The implications of this research reach beyond its relevance to Occam's razor. The post-processor appears to have practical utility in increasing the quality of inferred decision trees. However, if the objective of the research were to improve predictive accuracy rather than to discredit the Occam thesis, the post-processor would be modified in a number of ways.
The first modification would be to enable the addition of multiple partitions at a single leaf from the original tree. C4.5X selects only the single modification for which there is the maximum support. This design decision originated from a desire to minimize the likelihood of performing modifications that will decrease accuracy. In principle, however, it would appear desirable to select all modifications for which there is strong support, each of which could then be inserted into the tree in order of level of supporting evidence.
Even greater increases in accuracy might be expected if one removed the constraint that the post-processing should not alter the performance of the decision tree with respect to the training set. In this case, new partitions may well be found that employ objects from other regions of the instance space to provide evidence in support of adding partitions that correct misclassifications of small numbers of objects at a leaf node from the original tree. The similarity assumption would provide strong evidence for such repartitioning. Such a situation would occur, for example, with respect to the learning problem illustrated in Figure 1, if there was an additional object of class - with attribute values A=2 and B=9. This is illustrated in Figure 3. In this case C4.5 would still create the indicated partitions. However, C4.5X would be unable to relabel the area containing the additional object due to the constraint that it not alter the performance of the original decision tree with respect to the training set. Thus the addition of the object prevents C4.5X from relabeling the shaded region even though, on the basis of the similarity assumption, it improves the evidence in support of that relabeling.

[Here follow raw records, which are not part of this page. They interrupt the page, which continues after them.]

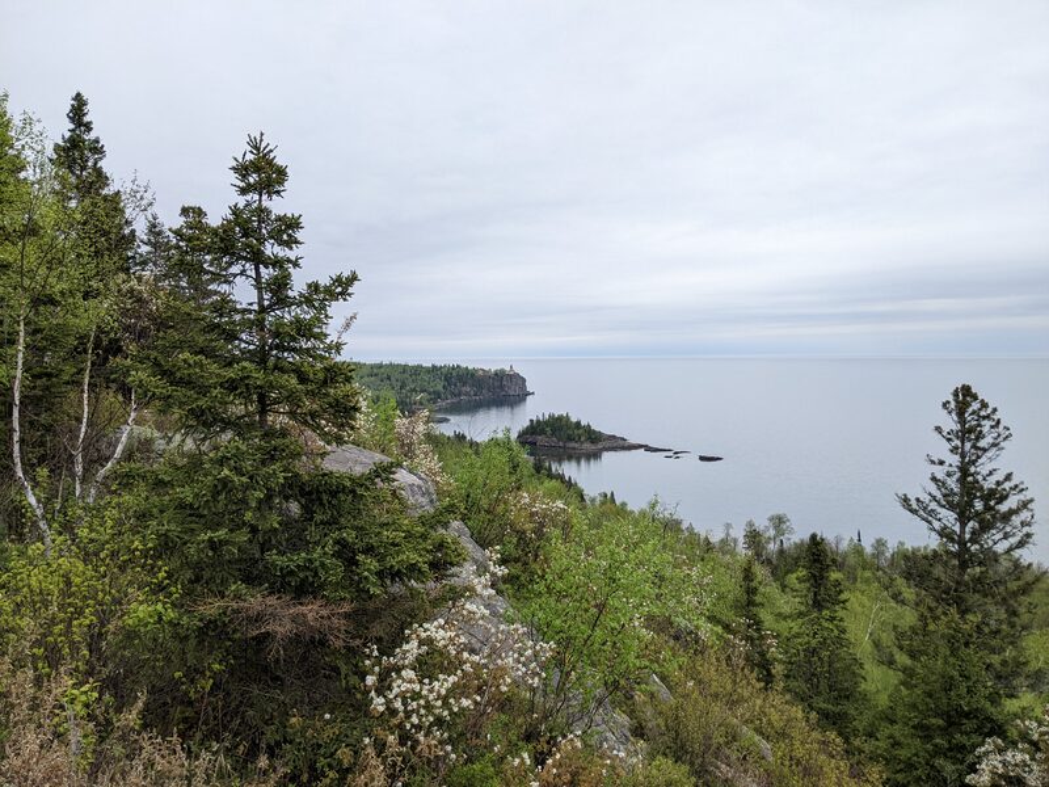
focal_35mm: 27
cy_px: 394
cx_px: 524
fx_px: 818
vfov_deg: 51.4
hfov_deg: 65.3
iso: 94
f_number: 1.8
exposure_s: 1/1805
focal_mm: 4.44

Figure 3: Modified simple instance space
Such an extended post-processor would encourage the following model of inductive inference of decision trees. The role of C4.5 (or a similar system) would be to identify clusters of objects within the instance space that should be grouped under a single leaf node. A second stage would then analyze regions of the instance space that lie outside those clusters in order to allocate classes to those regions. Current decision tree learners, motivated by the Occam thesis, ignore this second stage, leaving regions outside the identified clusters associated with whatever classes have been assigned to them as a by-product of the cluster identification process.